Recycling not an option for most students
Dorota Lagida-Ostling came to Mount Pleasant after living a decade in Toronto.
The Canadian city, she said, was dissimilar, particularly in how environmentally aware its residents were and that more of them recycled.
"It's different here in the awareness among young people because they seem just not to know," Lagida-Ostling said. "I imagine there's tons of people like that."
She lives just north of Central Michigan University's campus, from where her husband and professor of philosophy, Michael Ostling, can walk to campus. She said she enjoys living around students, but that it breaks her heart to see most of them throwing their recyclables away.
Many of Mount Pleasant's student residents live in multi-family apartment complexes and do not have the curbside recycling option that their peers who live in rental houses do.
Amy Shindorf, resource recovery director at the Isabella County Recycling Center, said many of these residences are in Union Township, where work to provide more recycling service is ongoing.

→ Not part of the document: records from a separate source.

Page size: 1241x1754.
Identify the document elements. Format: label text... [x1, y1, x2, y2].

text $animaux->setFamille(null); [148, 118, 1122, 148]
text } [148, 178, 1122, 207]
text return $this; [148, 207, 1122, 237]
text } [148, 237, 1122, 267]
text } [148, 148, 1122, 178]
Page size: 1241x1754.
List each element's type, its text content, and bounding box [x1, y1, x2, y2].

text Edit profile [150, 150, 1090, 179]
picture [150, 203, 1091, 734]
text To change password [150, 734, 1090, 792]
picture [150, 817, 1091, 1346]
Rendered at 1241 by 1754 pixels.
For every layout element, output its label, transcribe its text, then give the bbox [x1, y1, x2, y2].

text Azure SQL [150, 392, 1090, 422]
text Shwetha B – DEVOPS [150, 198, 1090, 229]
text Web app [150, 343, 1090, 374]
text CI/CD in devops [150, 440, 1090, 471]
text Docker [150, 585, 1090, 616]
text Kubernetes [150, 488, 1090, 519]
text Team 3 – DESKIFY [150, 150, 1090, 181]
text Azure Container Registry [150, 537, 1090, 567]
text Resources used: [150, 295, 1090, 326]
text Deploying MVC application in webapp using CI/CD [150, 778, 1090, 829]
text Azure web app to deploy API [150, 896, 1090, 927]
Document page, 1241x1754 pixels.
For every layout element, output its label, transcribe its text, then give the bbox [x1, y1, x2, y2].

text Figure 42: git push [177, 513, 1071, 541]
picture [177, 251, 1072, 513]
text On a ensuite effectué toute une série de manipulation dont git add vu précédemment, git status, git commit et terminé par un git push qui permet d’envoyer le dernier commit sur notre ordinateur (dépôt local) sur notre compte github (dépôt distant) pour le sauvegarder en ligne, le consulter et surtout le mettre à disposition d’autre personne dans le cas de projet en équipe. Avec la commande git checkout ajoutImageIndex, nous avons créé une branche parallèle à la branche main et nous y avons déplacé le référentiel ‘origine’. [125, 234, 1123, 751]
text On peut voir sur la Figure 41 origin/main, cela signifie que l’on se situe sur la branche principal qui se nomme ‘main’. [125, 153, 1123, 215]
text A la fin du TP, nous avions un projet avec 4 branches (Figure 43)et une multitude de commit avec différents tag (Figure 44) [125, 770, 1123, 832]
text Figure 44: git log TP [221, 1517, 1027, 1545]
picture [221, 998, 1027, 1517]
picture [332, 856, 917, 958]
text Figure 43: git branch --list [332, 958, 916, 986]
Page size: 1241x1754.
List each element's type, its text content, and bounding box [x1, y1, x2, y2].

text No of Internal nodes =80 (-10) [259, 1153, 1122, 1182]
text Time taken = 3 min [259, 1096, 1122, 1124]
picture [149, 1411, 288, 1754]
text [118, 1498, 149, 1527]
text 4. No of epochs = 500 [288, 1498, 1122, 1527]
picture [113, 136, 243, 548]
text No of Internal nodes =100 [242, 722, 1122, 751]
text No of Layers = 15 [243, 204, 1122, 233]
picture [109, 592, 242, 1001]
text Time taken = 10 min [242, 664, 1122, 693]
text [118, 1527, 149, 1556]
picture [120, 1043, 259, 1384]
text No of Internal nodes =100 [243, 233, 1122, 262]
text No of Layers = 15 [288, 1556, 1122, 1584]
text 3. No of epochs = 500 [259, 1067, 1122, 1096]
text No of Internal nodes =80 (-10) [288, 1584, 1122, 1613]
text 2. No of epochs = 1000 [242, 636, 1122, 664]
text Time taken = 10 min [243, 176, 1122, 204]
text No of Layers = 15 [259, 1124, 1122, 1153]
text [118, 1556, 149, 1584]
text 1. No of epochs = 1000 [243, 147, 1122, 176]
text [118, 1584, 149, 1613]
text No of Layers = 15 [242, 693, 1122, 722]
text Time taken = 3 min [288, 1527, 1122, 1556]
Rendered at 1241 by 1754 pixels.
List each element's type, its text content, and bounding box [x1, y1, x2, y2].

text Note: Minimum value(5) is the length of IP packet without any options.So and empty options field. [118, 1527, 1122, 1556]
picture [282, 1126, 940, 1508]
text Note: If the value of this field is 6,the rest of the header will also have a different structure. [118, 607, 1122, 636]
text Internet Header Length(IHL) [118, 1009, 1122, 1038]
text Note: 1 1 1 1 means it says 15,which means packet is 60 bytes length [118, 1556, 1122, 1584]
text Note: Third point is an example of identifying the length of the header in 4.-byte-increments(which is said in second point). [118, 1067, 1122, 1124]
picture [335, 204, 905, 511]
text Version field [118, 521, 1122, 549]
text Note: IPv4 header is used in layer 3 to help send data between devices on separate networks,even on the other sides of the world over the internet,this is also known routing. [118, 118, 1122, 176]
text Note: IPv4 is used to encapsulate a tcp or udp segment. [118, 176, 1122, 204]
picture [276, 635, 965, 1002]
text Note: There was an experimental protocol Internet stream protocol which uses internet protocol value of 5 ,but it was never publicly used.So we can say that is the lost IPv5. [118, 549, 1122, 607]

"I would agree that students deserve more options and more convenience like curbside programs," she said. "I've seen a trend since I've been here just under ten years from where students are interested in recycling to where students are making the efforts to recycle."
But there are still consequences to the fact that no multi-family facilities provide students the chance to recycle, Shindorf said, and some of those students don't make the trip to the county center, or even to CMU's campus, to dispose of their recyclable material.
"I don't know how this can be addressed. I think it would be best if it was through the university," Dorota Lagida-Ostling said. "I wrote a letter to the dean of students. He wrote right back and he seemed interested, but it was just one e-mail."
The one e-mail then continued on through a chain of university and city officials.
Dean of Students Bruce Roscoe said he did receive the letter and forwarded the message to Director of Student Life Tony Voisin, who is also on a liaison committee with the city.
Voisin said he passed it on to a city committee member because "the university obviously does what it can with sustainability on campus."
He sent the message to Minor Shattuck, city building inspector.
"What happened there is a property owner, they do have the right to get recycling, but they just don't do that," Shattuck said. "I didn't do a lot. I did take the complaint and forwarded it on."
DPW director Duane Ellis said he didn't recall receiving Dorota Lagida-Ostling's complaint.
"Curbside recycling for apartment complexes is difficult because of the nature," he said. "It's really up to the property owner if they want to provide that service to the residents or not."
Rachel Maurer has lived at Campus Habitat, 712 Edgewood Drive, the entire academic year and said she would recycle if her complex provided its tenants with the service.
While Maurer was not aware a recycling center existed in Isabella County, she said that it might be time consuming for students to take their reusable materials to the center.
"I don't think students should expect the convenience of recycling to come in the (time) during their years here," Shindorf said. "(But) I have found interest in multi-family residence programs from the facility owner and people in the municipality."
She said she occasionally sees a solution on the horizon, as she works with area property owners. The issue is on the forefront of her mind, but for now students will have to make the drive to help keep their community clean.